§ Excerpt:
****************************************

The First Great Air War
Page 8
He remained with the squadron beyond his scheduled three weeks, and, after six weeks, was told that his transfer had been approved. He could now put up the new observer’s badge, for which one qualified by making a flight over the Front: a letter “O” with a single wing sprouting from it, in white silk thread. Known at once and ever after as “the flying arsehole”, it remained the observers’ badge until 1942, when it was replaced by an “N” for navigator, in a laurel wreath with a single wing.
He had applied for pilot training and on 26th May was sent to a small flying school at Crotoy that the RFC had opened for converting observers to pilots, on Caudrons. In his first week he made thirteen dual-control flights — six in one day — totalling four hours and twenty minutes. On 2nd June he made his first solo, of ten minutes, did another ten minutes solo, then was subjected to an hour’s test during which he had to do a figure of eight and several landings on a marked spot.
Having gained his Royal Aero Club certificate in seven days, he was sent to England to complete his training to wings standard at Shoreham, on Maurice Farman Shorthorns and Longhorns, and Caudrons. The Flying Corps had quickly earned a reputation for wildness, and on one of several boisterous nights in London he and others on the course stole an ambulance and parked it outside the Piccadilly Hotel. The Provost Marshal demanded retribution, so the lieutenant colonel commanding the Training Wing had the Training Squadron moved to Gosport where he could keep an eye on them.
With a total of twenty-five hours, Douglas received his pilot’s brevet. By the time he was posted to No. 8 Squadron, in France, he had increased this to thirty-two hours and fifteen minutes. Given a week’s leave, he preferred to spend it at Gosport and acquire further flying time. When he reached his new squadron on 18th August he had logged forty hours and five minutes. The average pilot at that time had about twenty hours when he joined a squadron: which Douglas called “sheer murder”.
James McCudden, making his way through the ranks towards the pilot’s wings which it would take him some three years’ service to win, was having a much tougher time. The first three months in France had offered him few comforts. In the chilly late October weather of 1914 the ground crews were still sleeping under the aircraft. He had been unable to change his underclothes for nine weeks. At the same time, he had his second bath since arriving at the Front: in rainwater collected in the folds of a canvas hangar.
Some of the Farman F2os had been fitted with Lewis guns. No. 3 Squadron had two of them. Neither proved capable of overhauling an enemy aeroplane, let alone shooting it down. Then the Squadron acquired a Bristol Scout and an SE2, on both of which rifles were mounted on either side, pointing at an angle of 45 degrees, to avoid the propeller. Neither of these machines accounted for an enemy, either.
The squadron was already, in those first few months, using a procedure that became customary in the Second World War: working from an advanced aerodrome closer to the fighting than its home base. From St Omer they flew to Gorre for each day’s operations; and immediately came under heavy German artillery fire, which McCudden described as “quite uncomfortable”. In addition to doing his job as a mechanic, he flew often as observer for Lieutenant Conran, armed with a rifle. On l0th November 1914 he was promoted to corporal.

****************************************

§ Supplied data:
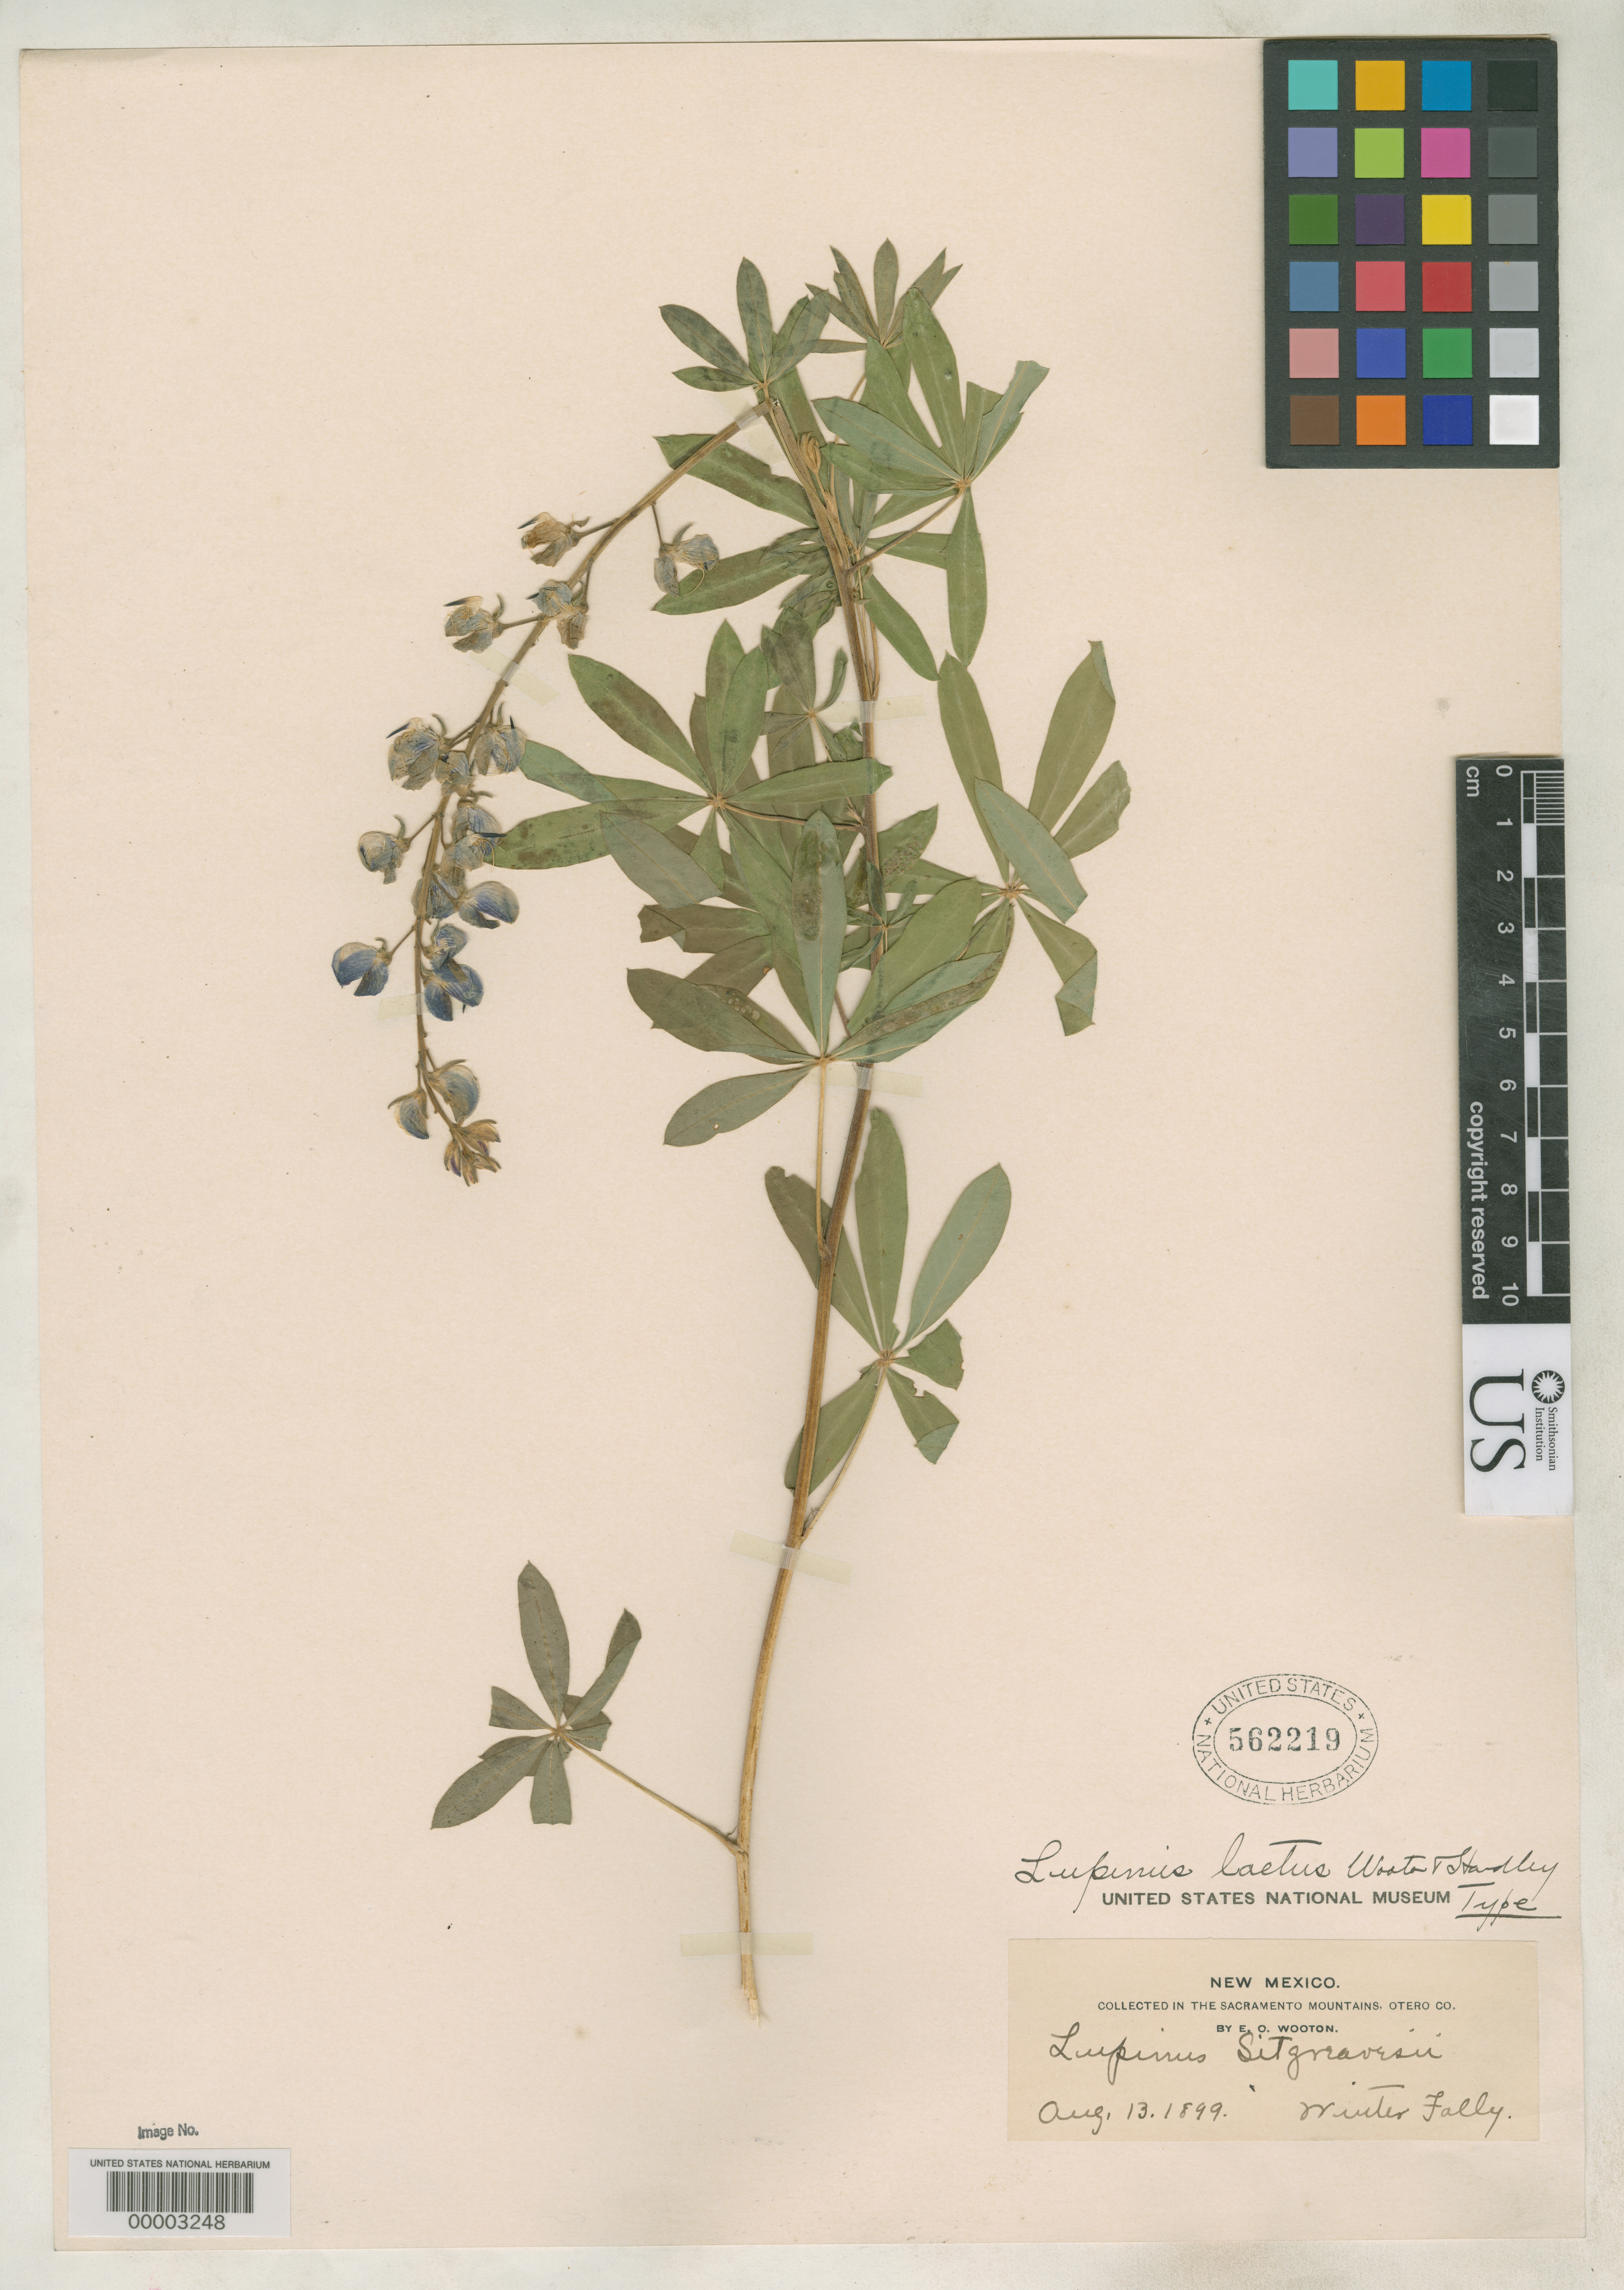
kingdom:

****************************************

§ Problem statement:
List every aircraft type on which Douglas trained as a pilot, according to the excerpt on the first great air war.

§ Exercise response:
- Caudrons
- Maurice Farman Shorthorns
- Maurice Farman Longhorns